With this notice of mountain turnpikes, I shall be obliged to my readers to step along with me over the bold summit and look at the descent, yes, the descent, my friends. It is a bold one: one of the men said "four miles of perpendicular;" and so it was. Or if it was not, it ought to have been, for many very good reasons of mathematical propriety that are as difficult to write as to comprehend. It was partially covered with bushes and trees, and a soft vegetable mould that yielded to our horses' feet, but we, by dint of holding, bracing, and sliding, arrived safely at the bottom, and jogged on merrily six or seven miles over barren ridges, rich plains, and woody hills to the head of Tumbleton park. We had turned out our animals to eat, hung our camp-kettle over the fire to boil some bits of grisly meat that we had found among the rubbish of our packs, and were resting our wearied frames in the shade of the willows, conversing about the tracts which we had seen five miles back; one supposing that they were made by Indians, the Arrapahoes or the Shoshonies, while our old guide insisted that they were made by white men's horses! and assigned as a reason for this opinion, that no Indians could be travelling in that direction, and that one of the horses had shoes on its fore feet; when the Arrapahoe war-whoop and the clattering of hoofs upon the side hill above, brought us to our feet, rifle in hand, for a conflict. Kelly seemed for a moment to be in doubt as to his own conclusions relative to the tracks, and as to the colour of those unceremonious visitors. But as they dashed up, he leaped the brook, and seized the hands of three old fellow-trappers. It was a joyful meeting. They had often stood side by side in battle, and among the solemn mountains dug the lonely grave of some slaughtered companion, and together sent the avenging lead into the hearts of the Blackfeet. They were more than brothers, and so they met. We shared with them our last scraps of meat.

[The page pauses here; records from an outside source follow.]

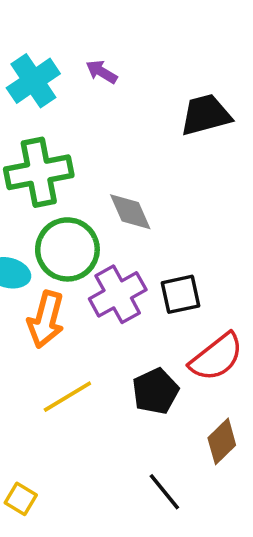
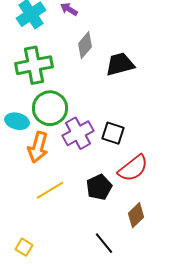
black trapezoid: (206, 115) -> (120, 64), moved
gray diamond: (130, 212) -> (85, 45), moved, turned 64
black square: (181, 294) -> (113, 133), turned 30

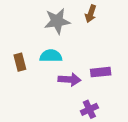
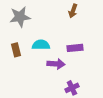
gray star: (57, 21) -> (20, 17), moved
purple rectangle: (101, 72) -> (75, 48), moved

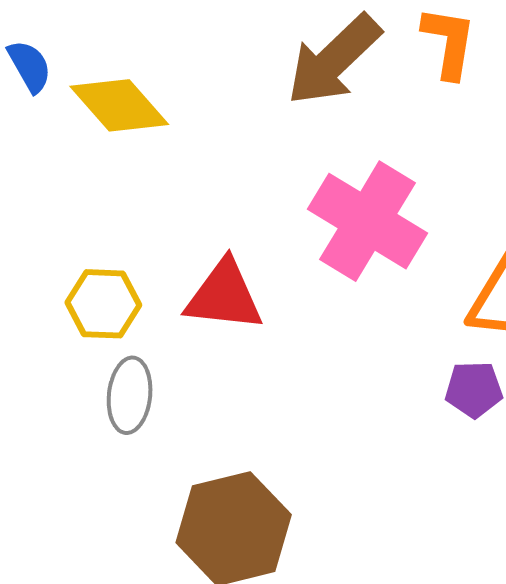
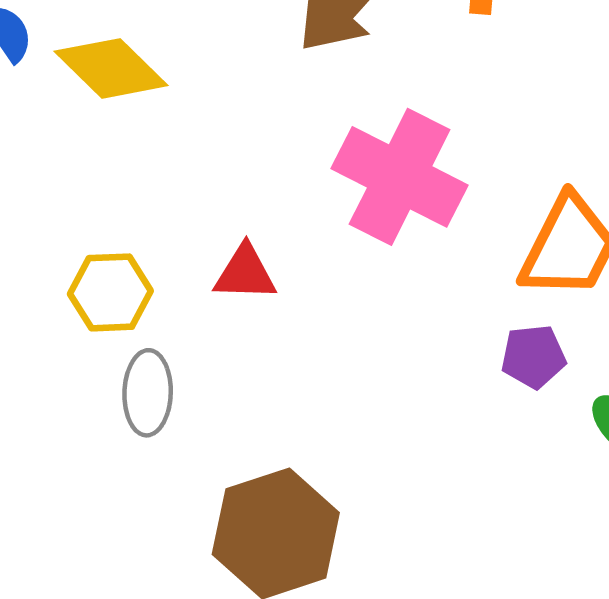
red triangle: (224, 296) -> (245, 273), size x0.7

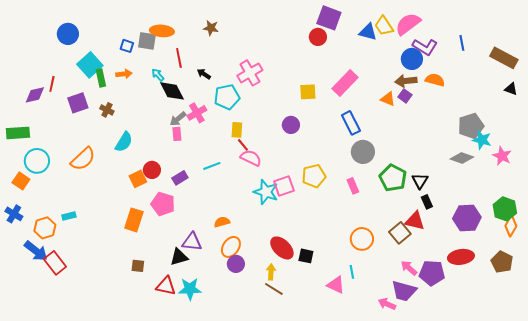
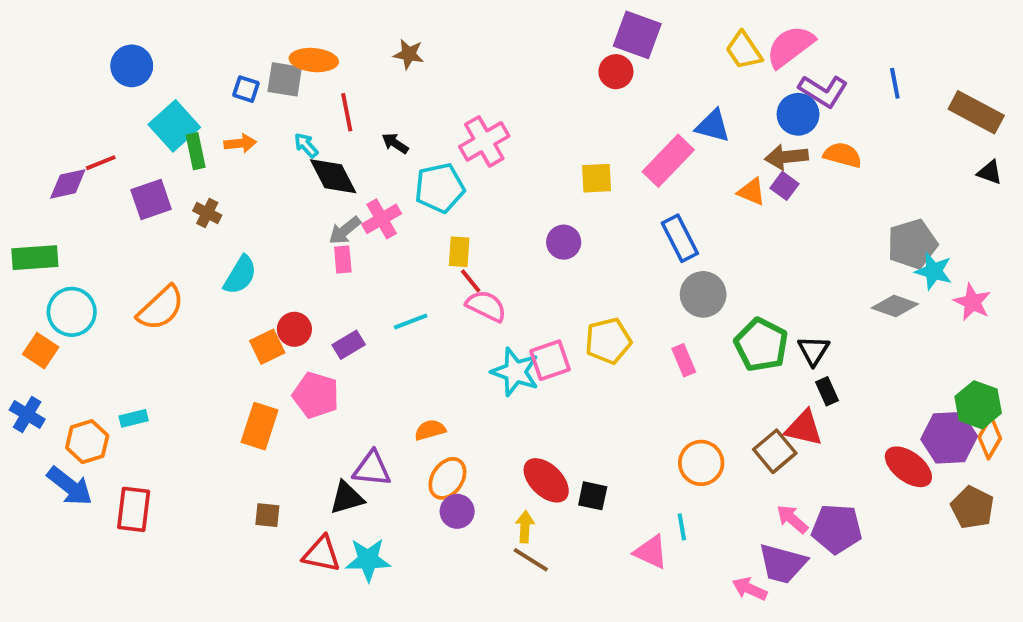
blue triangle: (368, 32) -> (713, 126), moved
red line: (52, 84) -> (101, 163), turned 56
purple hexagon: (467, 218) -> (949, 438), moved
red ellipse: (461, 257) -> (908, 467), moved, turned 45
red rectangle: (55, 263) -> (134, 509), moved, turned 45

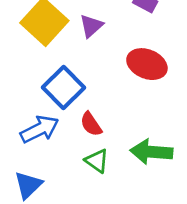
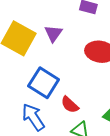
blue arrow: (40, 129) -> (33, 117), turned -84

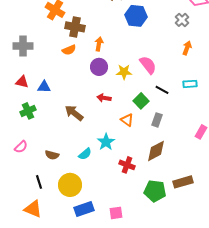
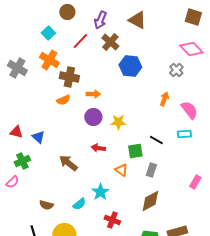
orange arrow: (99, 44) -> (93, 94), turned 80
gray cross: (23, 46) -> (17, 68), moved, turned 30
orange arrow: (187, 48) -> (164, 99), moved
pink semicircle: (148, 65) -> (189, 110), moved
blue triangle: (44, 87) -> (38, 137), turned 40
green square: (141, 101) -> (135, 151), turned 35
pink semicircle: (21, 147) -> (12, 182), moved
red cross: (127, 165) -> (112, 220), moved

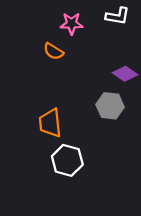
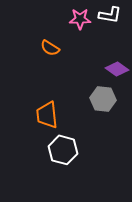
pink star: (72, 24) -> (80, 19), moved

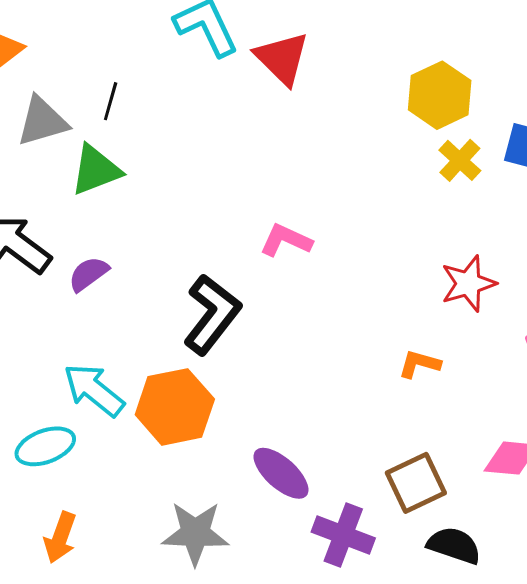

They informed us that they had fallen in with our trail, and followed us under a belief that we were certain friends whom they were expecting from St. Louis with goods for the post at Brown's Hole; that the Arrapahoes were fattening on buffalo in the Bull Pen, on the north fork of the Platte;146 that the Shoshonies or Snakes were starving on roots on Great Bear River; that the Blackfeet and Sioux were in the neighbourhood; that there was no game in the mountains except on the head waters of Snake River; and that they themselves were a portion of a party of white men, Indians, and squaws, on their way to Bent's Fort on the Arkansas, to meet Mr. Thomson with the goods before named; that we might reasonably anticipate starvation and the arrows of the Sioux, and other kindred comforts along our journey to Brown's Hole. Mr. Craig, the chief of the party, and part owner with Mr. Thomson, assured us that the grass on the Columbia was already dry and scarce; and if there should prove to be enough to sustain our horses on the way down, that the snows on the Blue Mountains would prevent us from reaching Vancouver till the spring, and kindly invited us to pass the winter at his post. After two hours' tarry with us he and his party returned to their camp.